In financial services, the 2025 Polish Fintech Map identifies around 400 active fintech companies, a record for the market. Two-thirds of them operate in B2B segments, and the majority are profitable, reflecting a mature ecosystem that has been shipping compliant financial software at enterprise scale for years.

Market scale matters too, particularly for clients who need confidence that a partner can resource a long project. Revenue from Poland's IT services is projected to reach roughly $13 billion by 2029, approximately three times that of Romania or the Czech Republic, and around five times the Baltic states and Hungary combined. That depth is what makes it realistic to find a team that has actually shipped a production system under the specific regulator a client operates under.

Taken together, these indicators describe a software development market in Poland where engineers routinely work inside regulated environments, rather than treating compliance as a specialist concern introduced at the end of a project.

What regulated software delivery actually requires from a technology partner

The gap between a partner who can deliver the feature and a partner who can deliver the outcome is not about engineering talent. It is about the layer of work that sits around the code. Somebody on the team has to know what HIPAA actually requires when a consent flow is redesigned, why GDPR Article 9 applies differently to genomic data than to contact details, or what DORA changes about how a bank contracts with its third parties. Somebody has to be able to explain to an auditor, eighteen months after a feature has shipped, why a specific architectural choice was made and which regulatory requirement it was responding to. Somebody has to notice, in the middle of a sprint, that a proposed change would break the basis on which a clinical system was originally certified.

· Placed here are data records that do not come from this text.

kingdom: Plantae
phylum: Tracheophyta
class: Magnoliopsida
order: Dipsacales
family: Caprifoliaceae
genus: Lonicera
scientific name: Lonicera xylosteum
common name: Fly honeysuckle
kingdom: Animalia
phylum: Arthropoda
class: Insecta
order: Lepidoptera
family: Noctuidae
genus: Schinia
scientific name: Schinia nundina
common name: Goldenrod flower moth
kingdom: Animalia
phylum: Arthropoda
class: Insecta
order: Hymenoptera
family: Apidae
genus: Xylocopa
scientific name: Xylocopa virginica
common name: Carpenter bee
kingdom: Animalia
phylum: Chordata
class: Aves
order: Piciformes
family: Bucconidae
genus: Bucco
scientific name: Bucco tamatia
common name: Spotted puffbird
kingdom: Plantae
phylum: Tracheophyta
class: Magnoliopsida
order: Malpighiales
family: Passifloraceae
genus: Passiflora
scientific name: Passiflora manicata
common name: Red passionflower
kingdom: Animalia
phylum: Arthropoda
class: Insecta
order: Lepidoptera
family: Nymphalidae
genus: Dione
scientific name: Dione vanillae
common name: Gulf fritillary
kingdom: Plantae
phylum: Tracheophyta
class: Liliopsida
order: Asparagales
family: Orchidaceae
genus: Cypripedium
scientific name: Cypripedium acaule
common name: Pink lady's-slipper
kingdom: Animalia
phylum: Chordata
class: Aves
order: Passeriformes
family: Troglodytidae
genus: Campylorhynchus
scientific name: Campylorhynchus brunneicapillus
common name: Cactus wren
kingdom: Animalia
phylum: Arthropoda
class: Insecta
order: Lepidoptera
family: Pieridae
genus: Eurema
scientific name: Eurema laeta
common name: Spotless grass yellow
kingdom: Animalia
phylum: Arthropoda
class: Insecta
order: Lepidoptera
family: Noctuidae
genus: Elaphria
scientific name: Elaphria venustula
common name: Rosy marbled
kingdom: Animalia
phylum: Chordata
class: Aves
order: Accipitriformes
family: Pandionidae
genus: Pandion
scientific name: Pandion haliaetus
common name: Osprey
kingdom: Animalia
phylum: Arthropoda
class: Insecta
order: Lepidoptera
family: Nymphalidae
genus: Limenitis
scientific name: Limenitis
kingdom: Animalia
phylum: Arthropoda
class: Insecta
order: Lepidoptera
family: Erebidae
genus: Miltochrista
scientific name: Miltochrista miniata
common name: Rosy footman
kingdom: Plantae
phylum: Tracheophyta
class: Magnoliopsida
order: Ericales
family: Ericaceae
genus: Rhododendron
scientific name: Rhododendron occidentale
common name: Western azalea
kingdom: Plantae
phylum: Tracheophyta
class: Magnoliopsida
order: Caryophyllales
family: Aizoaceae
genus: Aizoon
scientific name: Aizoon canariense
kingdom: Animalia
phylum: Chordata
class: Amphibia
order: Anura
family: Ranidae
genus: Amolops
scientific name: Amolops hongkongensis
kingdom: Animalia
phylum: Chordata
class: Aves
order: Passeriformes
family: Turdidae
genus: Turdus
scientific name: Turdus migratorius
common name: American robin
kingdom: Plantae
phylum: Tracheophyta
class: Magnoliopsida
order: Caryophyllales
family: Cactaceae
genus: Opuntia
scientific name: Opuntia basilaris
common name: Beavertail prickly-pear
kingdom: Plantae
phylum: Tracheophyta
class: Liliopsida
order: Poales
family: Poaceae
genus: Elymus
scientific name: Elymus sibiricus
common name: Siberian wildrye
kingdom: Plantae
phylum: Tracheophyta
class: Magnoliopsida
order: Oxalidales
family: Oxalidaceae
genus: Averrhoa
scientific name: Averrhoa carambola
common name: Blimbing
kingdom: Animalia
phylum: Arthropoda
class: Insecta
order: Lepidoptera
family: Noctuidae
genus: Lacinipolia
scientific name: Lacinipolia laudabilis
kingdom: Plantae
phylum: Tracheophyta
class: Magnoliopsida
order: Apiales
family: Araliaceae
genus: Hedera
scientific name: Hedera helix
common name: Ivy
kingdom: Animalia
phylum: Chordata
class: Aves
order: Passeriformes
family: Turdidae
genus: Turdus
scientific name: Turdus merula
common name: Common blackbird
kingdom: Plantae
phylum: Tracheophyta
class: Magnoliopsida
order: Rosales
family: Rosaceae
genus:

In my experience, this is the layer that separates projects that pass their audits from projects that have to be rebuilt. It is rarely the feature itself that causes the problem. It is the surrounding conditions the team either understood or did not. This is also the layer that is hardest to evaluate at the point of procurement. A cheaper vendor can demonstrate the same technical skills on a trial task. What they cannot demonstrate, until it is too late, is whether the team has the instincts that come from years of shipping in the specific regulatory environment the client operates under. That is the instinct a mature ecosystem develops, and it is the reason the unit-cost comparison keeps failing in regulated industries.

There are two other reasons regulated clients give for choosing experienced partners, and they are worth naming directly. One is that the relationship works differently. Regulated projects benefit from engineers who interrogate architectural decisions, surface compliance risks the client has not yet seen, and offer a second opinion on specification, rather than external hands implementing a predefined spec. The other is operational. Engaging a business rather than managing a distributed set of individual contractors removes the labour law, redundancy, and reputational complexity of cross-border direct employment. The engagement is structured around outcomes rather than headcount, which aligns more naturally with how regulated industries actually measure project success.

How to evaluate a technology partner for regulated work

For CTOs and CIOs currently selecting a partner, one question in particular tends to surface: whether the engagement will work. How much of what matters to the project will the team already understand at the start, and how much will need to be taught during delivery?

In regulated environments, the answer is often decisive. A team that already operates within GDPR, HIPAA, ISO 27001, or DORA frameworks does not require orientation on what those frameworks demand. A team that has not previously worked under them will learn, but the learning happens on the client's time, with the client's data, and under the client's regulator. That is the dimension that rate cards cannot capture, and it is the dimension that most directly shapes whether a regulated software project delivers what it was commissioned to deliver.